Jakarta (Greeners) – Pada bulan September 2017, Badan Meteorologi Klimatologi dan Geofisika (BMKG) memperkirakan curah hujan di Indonesia masih pada tingkat rendah hingga menengah terutama di provinsi-provinsi rawan kebakaran hutan dan lahan. Kondisi ini diakui oleh Raffles B. Panjaitan, Direktur Pengendalian Kebakaran Hutan dan Lahan, Kementerian Lingkungan Hidup dan Kehutanan (KLHK) memaksa Brigade Pengendalian Kebakaran Hutan dan Lahan KLHK, Manggala Agni, untuk terus bersiaga.
Menurut Raffles, jika melihat dari laporan Posko Pengendalian Kebakaran Hutan dan Lahan KLHK, masih banyak titik panas (hotspot) yang terpantau di awal bulan September sehingga Manggala Agni harus tetap siaga. Ia juga menyatakan bahwa pemantauan hotspot melalui website Sipongi terus dilakukan setiap hari. Groundcheck hotspot dan tindakan pemadaman dini juga dilakukan jika memang terjadi kebakaran di hotspot tersebut.
“Pemadaman dini harus segera dilakukan untuk mencegah kebakaran meluas. Pantau hotspot, cek ke lokasi dan lakukan pemadaman dini,” katanya, Jakarta, Rabu (06/09).
BACA JUGA: Awal Musim Hujan Diperkirakan Berlangsung pada Oktober
Berdasarkan informasi dari Badan Meteorologi Klimatologi dan Geofisika (BMKG) pada Sistem Peringatan Kebakaran Hutan, terusnya, potensi terjadinya kebakaran di Indonesia untuk tanggal 5 September 2017 menunjukan sebagian besar provinsi di Indonesia pada tingkat sangat mudah terbakar. Provinsi-provinsi tersebut antara lain Aceh, Sumatera Selatan, Lampung, Jawa Barat, Jawa Tengah, Yogyakarta, Jawa Timur, Sulawesi Barat, Sulawesi Selatan, Sulawesi Tengah, Kalimantan Selatan, Kalimantan Utara, dan sebagian kecil provinsi lain di wilayah Sumatera, Kalimantan, Nusa Tenggara, Maluku, dan Papua.
Pada tanggal 4 September 2017, pukul 20.00 WIB pada Satelit NOAA19, terpantau 10 hotspot, yang tersebar di Provinsi Kalimantan Barat (4 titik), Bangka Belitung (1 titik), Jawa Barat ( 2 titik), dan Jawa Timur (3 titik).
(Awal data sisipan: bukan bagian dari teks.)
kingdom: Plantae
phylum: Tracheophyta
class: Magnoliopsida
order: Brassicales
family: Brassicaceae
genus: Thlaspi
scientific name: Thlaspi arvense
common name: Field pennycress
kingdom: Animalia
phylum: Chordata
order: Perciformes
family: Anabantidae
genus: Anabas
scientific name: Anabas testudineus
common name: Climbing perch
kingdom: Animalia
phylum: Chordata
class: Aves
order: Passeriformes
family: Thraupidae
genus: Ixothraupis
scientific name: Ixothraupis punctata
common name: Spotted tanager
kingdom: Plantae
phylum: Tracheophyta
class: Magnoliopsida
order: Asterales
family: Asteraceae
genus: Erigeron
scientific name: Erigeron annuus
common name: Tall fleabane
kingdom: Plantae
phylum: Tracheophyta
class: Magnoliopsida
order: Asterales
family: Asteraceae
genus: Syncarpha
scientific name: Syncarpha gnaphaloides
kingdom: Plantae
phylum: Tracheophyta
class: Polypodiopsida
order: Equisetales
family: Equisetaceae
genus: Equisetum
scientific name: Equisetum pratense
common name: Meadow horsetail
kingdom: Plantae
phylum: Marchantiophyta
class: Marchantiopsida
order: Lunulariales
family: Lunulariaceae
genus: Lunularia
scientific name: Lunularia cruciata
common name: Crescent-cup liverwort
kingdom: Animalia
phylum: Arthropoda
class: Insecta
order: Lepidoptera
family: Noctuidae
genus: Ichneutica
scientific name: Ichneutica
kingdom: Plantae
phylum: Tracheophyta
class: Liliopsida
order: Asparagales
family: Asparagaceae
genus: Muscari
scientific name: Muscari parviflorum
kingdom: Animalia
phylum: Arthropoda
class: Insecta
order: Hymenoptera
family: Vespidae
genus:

Sedangkan berdasarkan Satelit TERRA AQUA (NASA) dan Satelit TERRA AQUA (LAPAN) confidence level ≥80% menunjukkan jumlah hotspot yang sama sebanyak 9 titik dengan rincian 1 titik di Papua (Kabupaten Merauke), 1 titik di Maluku (kabupaten Kepulauan Aru), 1 titik di Lampung (Kabupaten Lampung Tengah), 5 titik di Jawa Barat (Kabupaten Cirebon, Indramayu, Majalengka, Subang), dan 1 titik di Bali (Kabupaten Buleleng).
BACA JUGA: BNPB Prediksi 1,4 Juta Jiwa akan Terdampak Kekeringan
Untuk informasi hotspot, berdasarkan Satelit TERRA AQUA (LAPAN) confidence level ≥80%, jumlah hotspot di Indonesia ada 7 titik yaitu di Nusa Tenggara Timur (3 titik), Nusa Tenggara Barat (1 titik), dan Kalimantan Timur (3 titik). Dengan demikian, berdasarkan Satelit NOAA untuk periode tanggal 1 Januari – 4 September 2017 total hotspot 1.725 titik. Terdapat penurunan jumlah hotspot sebanyak 679 titik (28,24%) jika dibandingkan periode yang sama tahun 2016 dimana jumlah hotspot sebanyak 2.404 titik.
“Sedangkan berdasarkan Satelit Terra/Aqua (NASA) confidance level ≥80% periode tanggal 1 Januari – 4 September 2017 terdapat 984 titik, pada periode yang sama tahun 2016 jumlah hotspot sebanyak 3.095 titik, sehingga terdapat penurunan jumlah hotspot sebanyak 2.111 titik (68,20%),” pungkasnya.